Texas AgriLife Extension offers virtual seminar at locations across the Panhandle and South Plains. A Q&A time with the specialists will be available.

Kay Ledbetter, Texas A&M Communications

December 2, 2022

2 Min Read
Weed Scientist Peter Dotray, Texas Tech University and Texas A&M AgriLife Research, right, visits with producers at an AgriLife field day this summer. During the Dec. 20 virtual seminar, he will be discussing management of resistant weeds and new technologies. The virtual seminar can be viewed at 38 in-person locations across the Texas Panhandle and South Plains.Shelley E. Huguley

The Texas A&M AgriLife Extension Service will host the AgriLife Extension Crop Production and Protection Seminar Dec. 20 at locations across the Panhandle and South Plains.
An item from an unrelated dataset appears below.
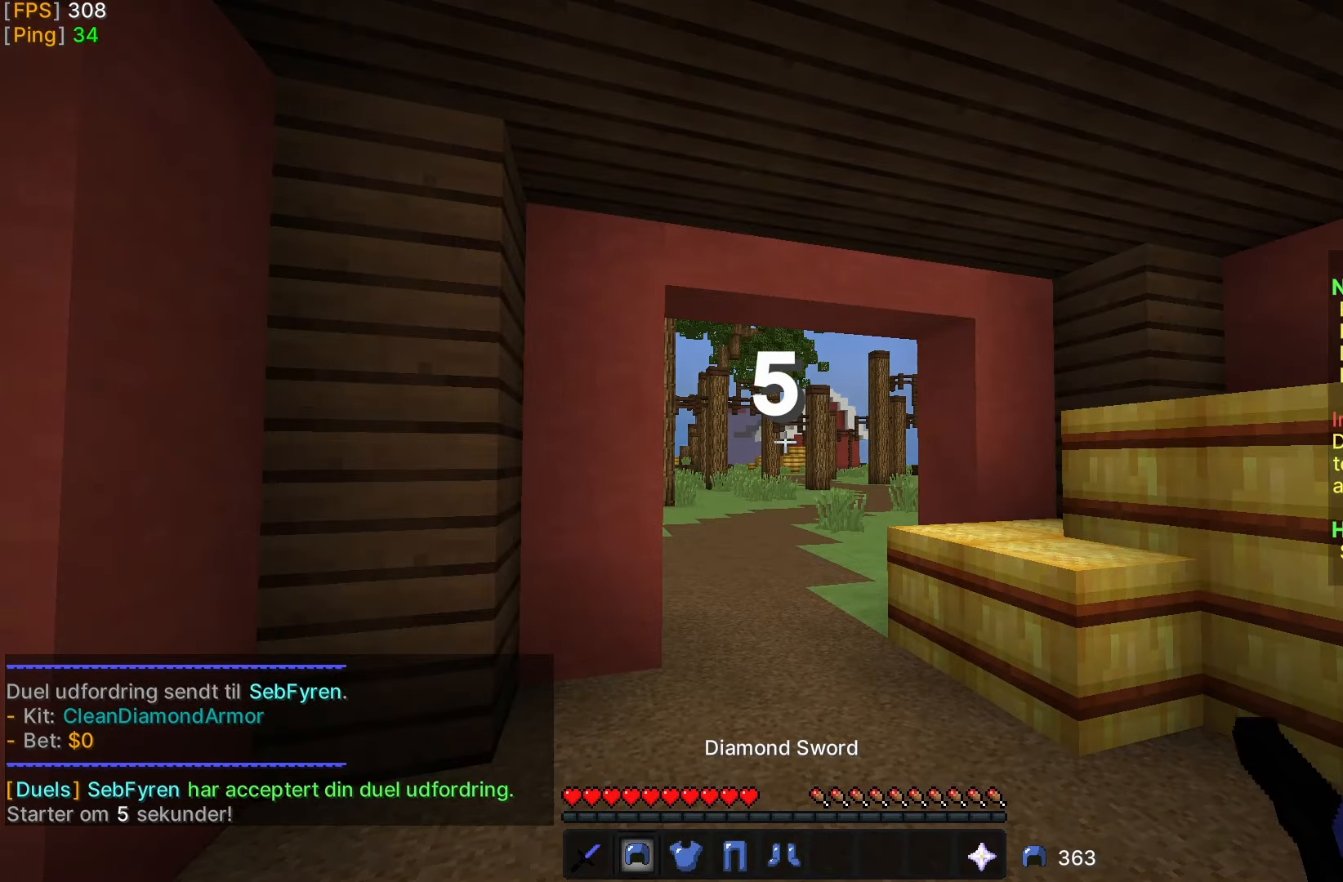
{"keys": [], "mouse": ["right"]}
The speakers will be virtual, but AgriLife Extension county agents in almost every county of the agency’s District 1, headquartered in Amarillo, and District 2, headquartered in Lubbock, will host an in-person event for producers to attend, said Danny Nusser, AgriLife Extension program leader for the North Region.

Registration will begin at 8:30 a.m. at each location. The fees and lunch arrangements will vary from location to location. A complete list of the 38 locations and contacts for more information is available at

See, Red River Crops Conference slated for Jan. 18-19, 2023

“We want to ensure everyone across the region has the same opportunity to interact with these experts, get cutting-edge information, and obtain needed CEUs,” Nusser said.
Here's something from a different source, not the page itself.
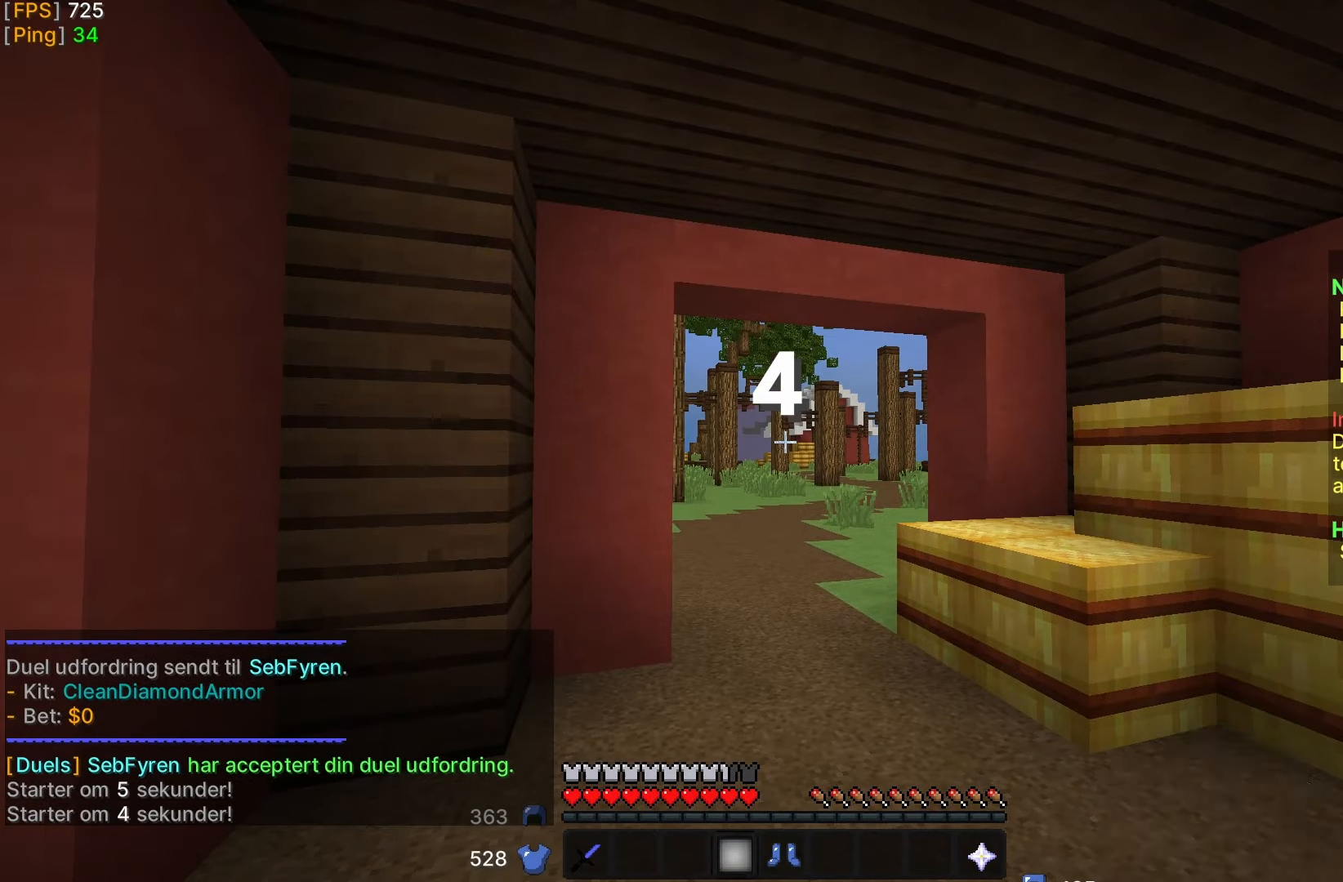
{"keys": [], "mouse": []}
swfp-shelley-huguley-calvin-trostle-hemp-20.jpgAgronomist and State Hemp Specialist Calvin Trostle, Texas A&M AgriLife Extension Service, will discuss feed grains, silage and forage at the Dec. 20 meeting. (Photo by Shelley E. Huguley)
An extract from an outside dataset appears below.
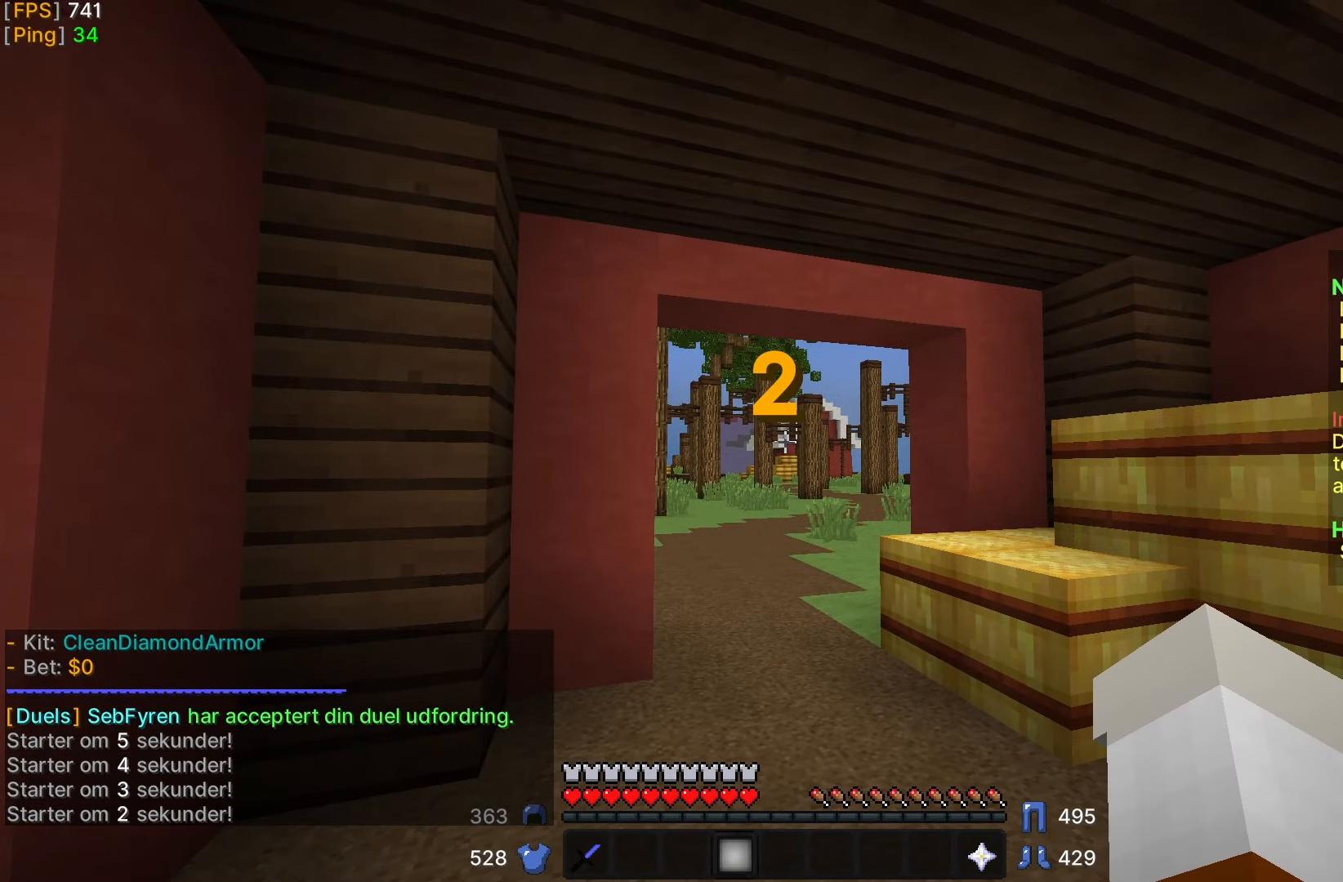
{"keys": ["w"], "mouse": [], "events": [[433, "w", "down"]]}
He said they will utilize the Microsoft Teams platform to bring all the speakers together from across the state without making anyone travel any further than their home county. Participants will be able to ask questions of the speakers at each location.

Five Texas Department of Agriculture continuing education units – one general, two integrated pest management, one drift and one laws and regulations – will be offered at each location.

On the agenda

The program will begin at 9 a.m. The following topics and speakers are on the agenda:

  • Laws and regulations: TDA guidelines for licensing, Mark Matocha, AgriLife Extension agricultural and environmental unit pesticide safety education specialist, Bryan-College Station.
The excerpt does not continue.